The line containing "thumb cmc: (1141, 758)" marks the end; return exactly every line from the start of the records up to and including it, but no pictures.

+++ Given data +++

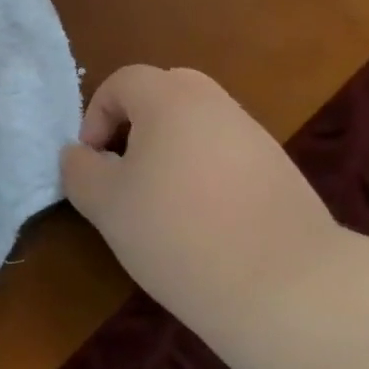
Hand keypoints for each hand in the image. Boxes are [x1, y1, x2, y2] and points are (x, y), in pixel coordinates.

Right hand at [61, 66, 343, 331]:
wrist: (288, 287)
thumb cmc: (178, 233)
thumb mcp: (107, 205)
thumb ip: (80, 170)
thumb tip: (79, 155)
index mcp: (169, 98)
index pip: (122, 81)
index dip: (96, 116)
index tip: (94, 162)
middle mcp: (214, 103)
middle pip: (164, 93)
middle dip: (135, 125)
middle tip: (126, 171)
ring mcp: (253, 135)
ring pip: (197, 125)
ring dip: (171, 150)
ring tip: (163, 204)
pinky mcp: (280, 170)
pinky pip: (227, 154)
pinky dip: (206, 173)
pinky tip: (205, 222)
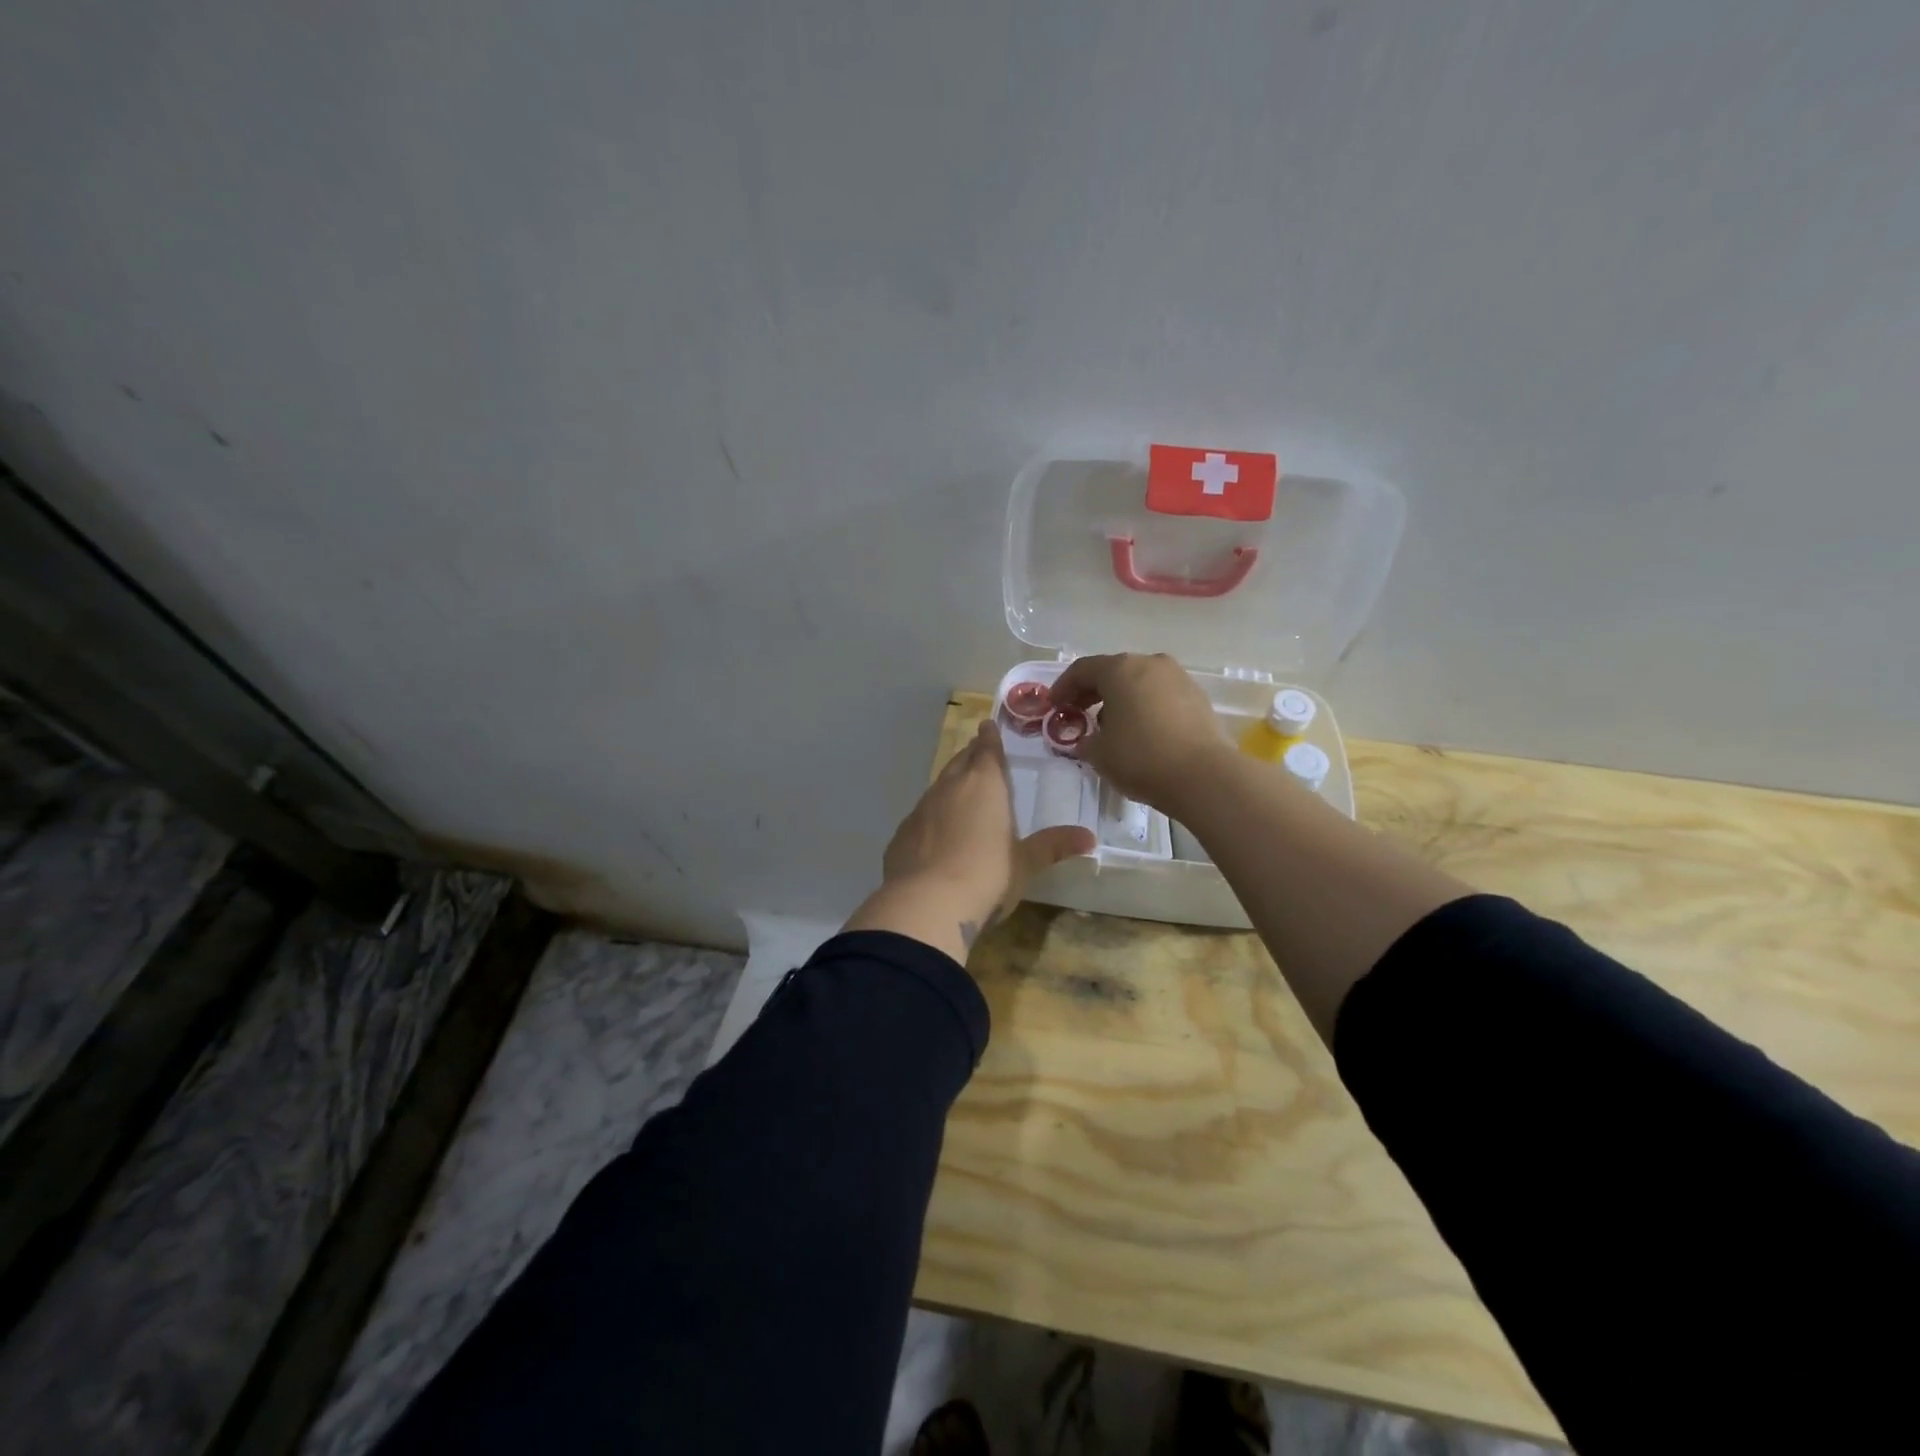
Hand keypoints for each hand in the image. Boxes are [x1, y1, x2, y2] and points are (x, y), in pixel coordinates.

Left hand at [844, 721, 1094, 962]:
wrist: (926, 904)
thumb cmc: (987, 876)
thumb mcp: (1025, 863)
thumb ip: (1053, 846)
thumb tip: (1090, 838)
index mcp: (984, 785)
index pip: (987, 750)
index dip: (989, 738)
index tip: (987, 725)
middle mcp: (949, 788)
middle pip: (960, 761)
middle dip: (969, 755)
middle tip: (976, 752)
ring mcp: (921, 810)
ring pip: (937, 786)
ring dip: (950, 785)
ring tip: (960, 791)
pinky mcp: (901, 835)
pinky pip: (921, 816)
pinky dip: (932, 816)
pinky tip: (936, 833)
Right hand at [1049, 653, 1234, 813]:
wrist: (1204, 777)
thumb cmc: (1141, 758)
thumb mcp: (1098, 753)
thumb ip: (1085, 740)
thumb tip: (1087, 740)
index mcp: (1121, 669)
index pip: (1082, 669)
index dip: (1063, 687)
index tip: (1053, 705)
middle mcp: (1151, 664)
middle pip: (1113, 671)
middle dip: (1092, 691)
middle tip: (1078, 712)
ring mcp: (1179, 678)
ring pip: (1140, 682)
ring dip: (1121, 699)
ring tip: (1110, 726)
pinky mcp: (1198, 698)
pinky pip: (1161, 696)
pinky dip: (1145, 707)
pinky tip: (1140, 731)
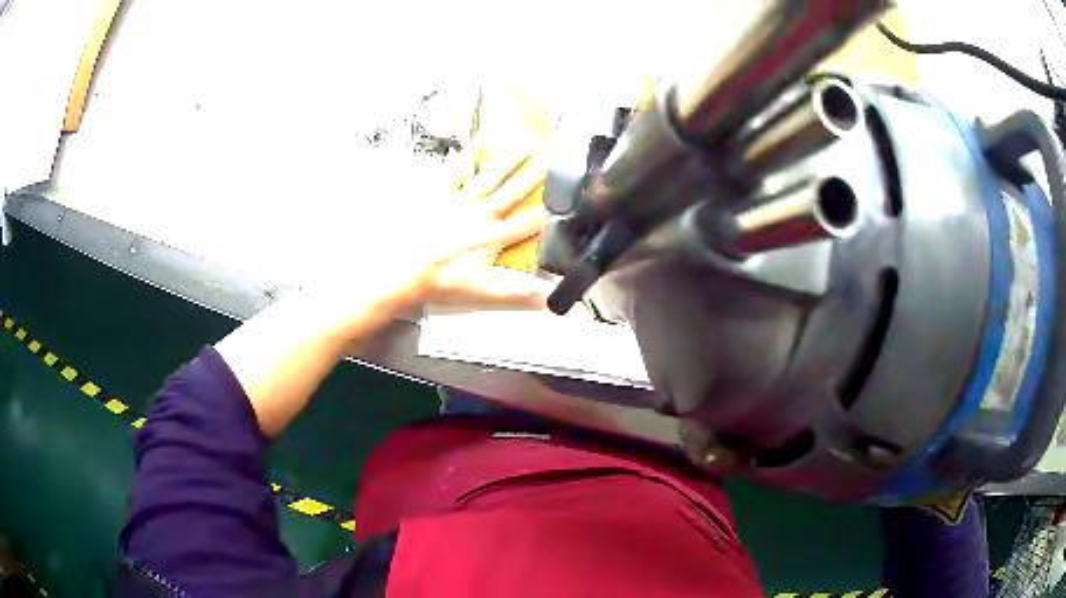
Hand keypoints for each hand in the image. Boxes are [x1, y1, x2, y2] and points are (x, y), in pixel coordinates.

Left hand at [422, 143, 548, 308]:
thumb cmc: (440, 281)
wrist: (401, 270)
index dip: (546, 215)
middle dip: (531, 178)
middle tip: (548, 160)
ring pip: (488, 178)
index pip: (525, 225)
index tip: (563, 203)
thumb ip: (514, 293)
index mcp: (491, 238)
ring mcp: (459, 203)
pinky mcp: (439, 198)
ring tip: (522, 147)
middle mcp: (479, 215)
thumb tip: (545, 298)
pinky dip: (466, 159)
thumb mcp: (480, 292)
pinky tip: (475, 145)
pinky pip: (455, 174)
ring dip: (507, 163)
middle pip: (511, 193)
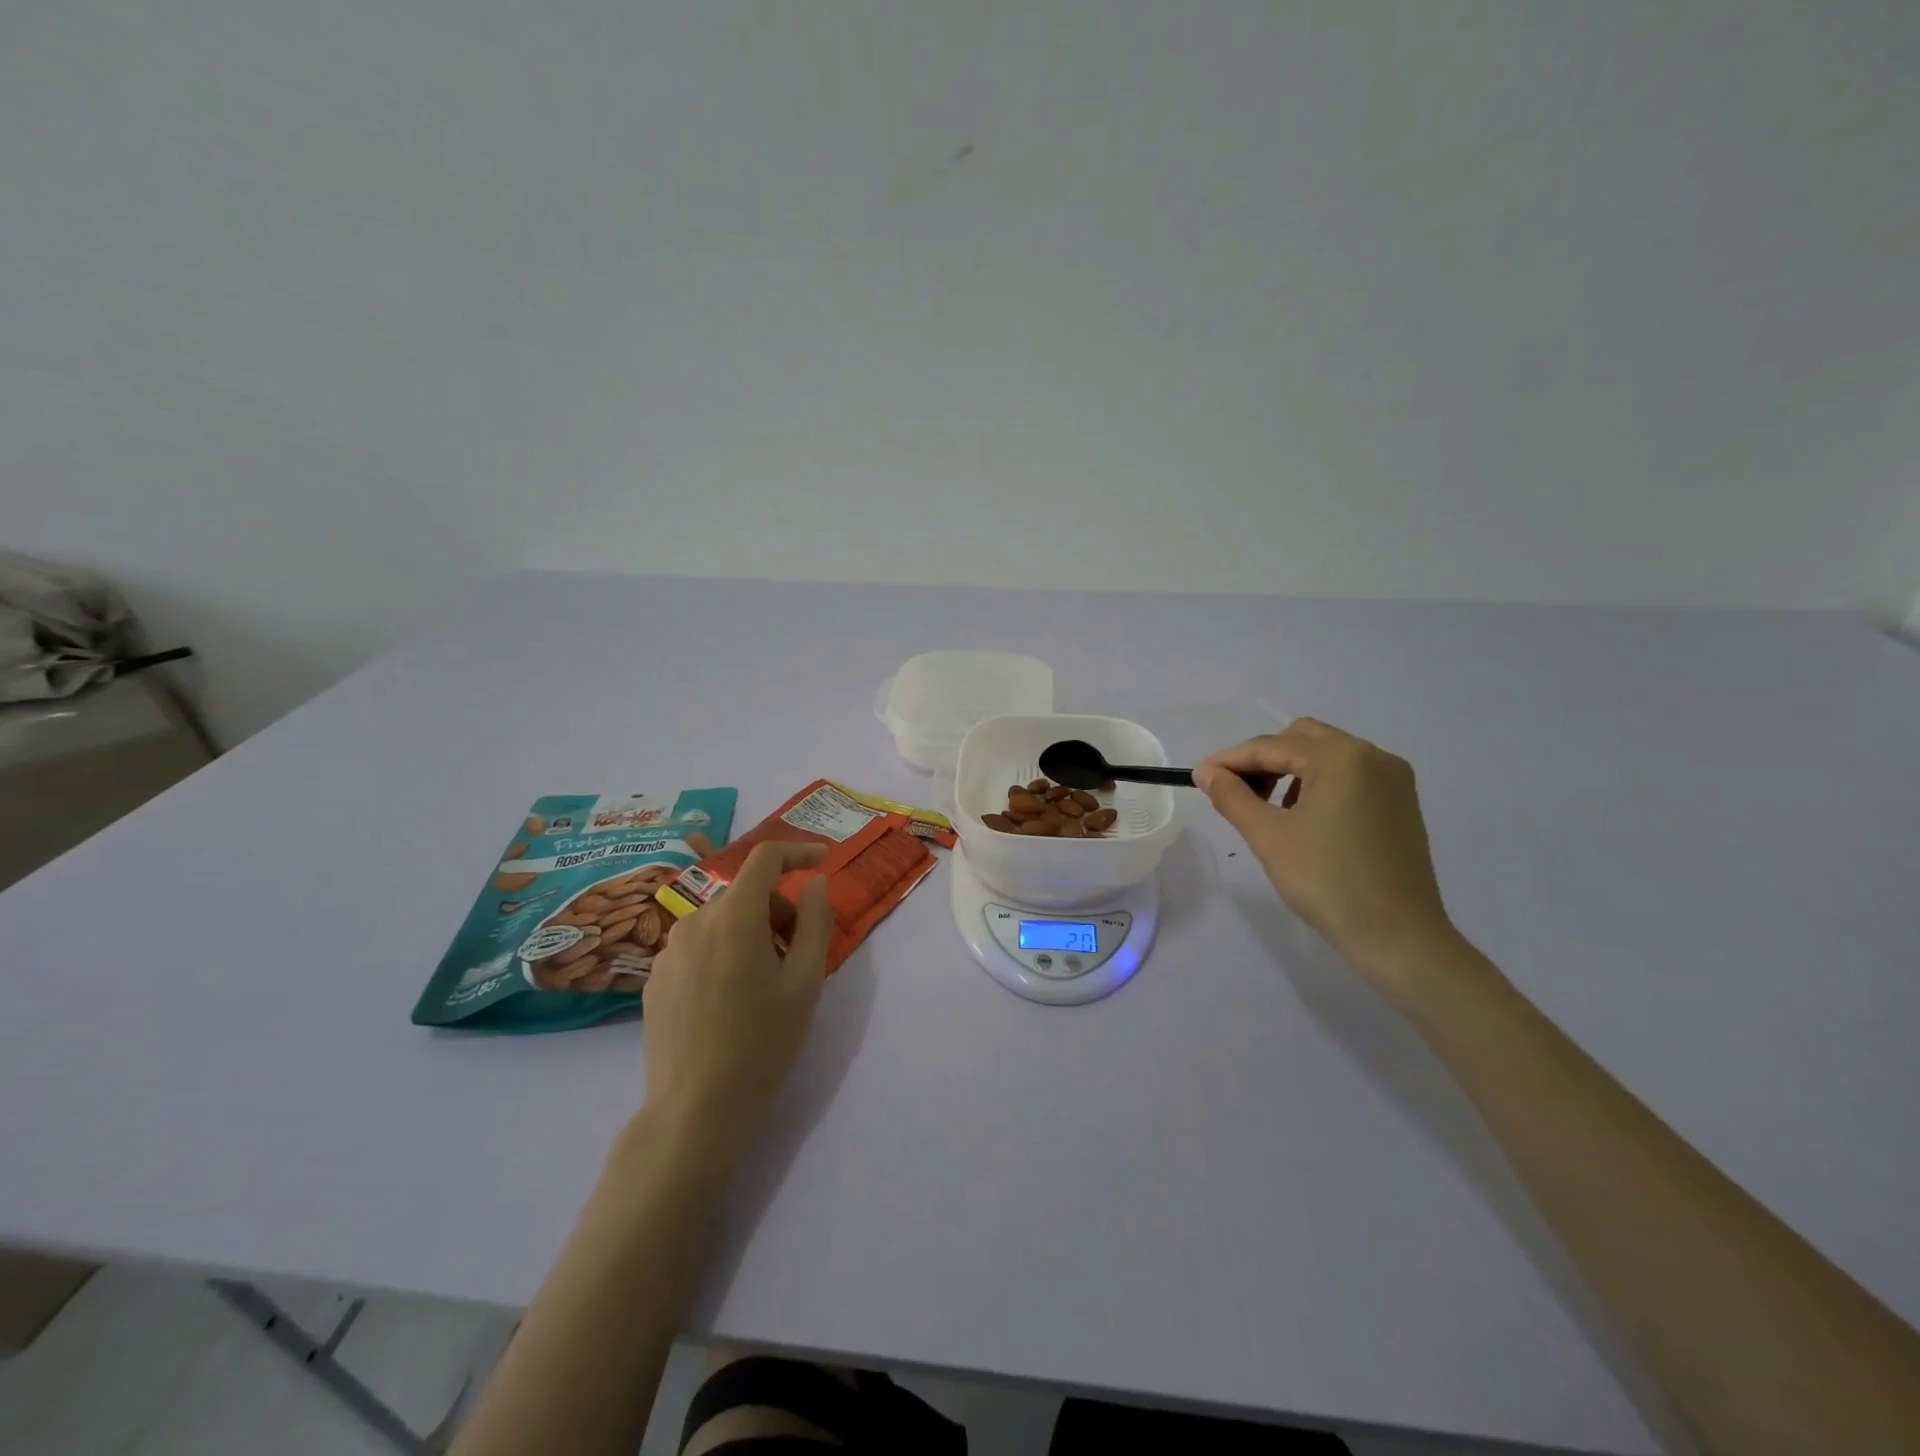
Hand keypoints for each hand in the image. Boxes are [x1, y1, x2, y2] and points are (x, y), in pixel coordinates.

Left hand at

+++

## Exercise result
Hand keypoints for each hand in the image. Boxes are [x1, y1, x2, y2] and points are (x, y), in pixel coordinates.

Right hand at [61, 66, 343, 331]:
wrist: (288, 287)
thumb cmc: (178, 233)
thumb mcp: (107, 205)
thumb ip: (80, 170)
thumb tip: (79, 155)
index mcp: (169, 98)
index pip: (122, 81)
index dip: (96, 116)
index tip: (94, 162)
middle mcp: (214, 103)
middle pip: (164, 93)
middle dip: (135, 125)
middle tip: (126, 171)
ring mcp: (253, 135)
ring pip: (197, 125)
ring dip: (171, 150)
ring tip: (163, 204)
pinky mcp: (280, 170)
pinky pip: (227, 154)
pinky dip: (206, 173)
pinky tip: (205, 222)
Hand keypoints for each hand in the image. Boxes are [x1, y1, x2, y2] and points are (x, y), in pixel coordinates.

Left hand at [844, 721, 1094, 962]:
wrist: (926, 904)
thumb cmc: (987, 876)
thumb mcp: (1025, 863)
thumb ip: (1053, 846)
thumb tip: (1090, 838)
index mcp: (984, 785)
index pip: (987, 750)
index dip: (989, 738)
index tip: (987, 725)
middle mcp: (949, 788)
middle pip: (960, 761)
middle dip: (969, 755)
middle tip: (976, 752)
ring mcp: (921, 810)
ring pip: (937, 786)
ring dip: (950, 785)
ring tip: (960, 791)
pinky mcp: (901, 835)
pinky pip: (921, 816)
pinky dip: (932, 816)
pinky tip: (936, 833)
Right hand at [1049, 653, 1234, 813]:
wrist: (1204, 777)
thumb cmc: (1141, 758)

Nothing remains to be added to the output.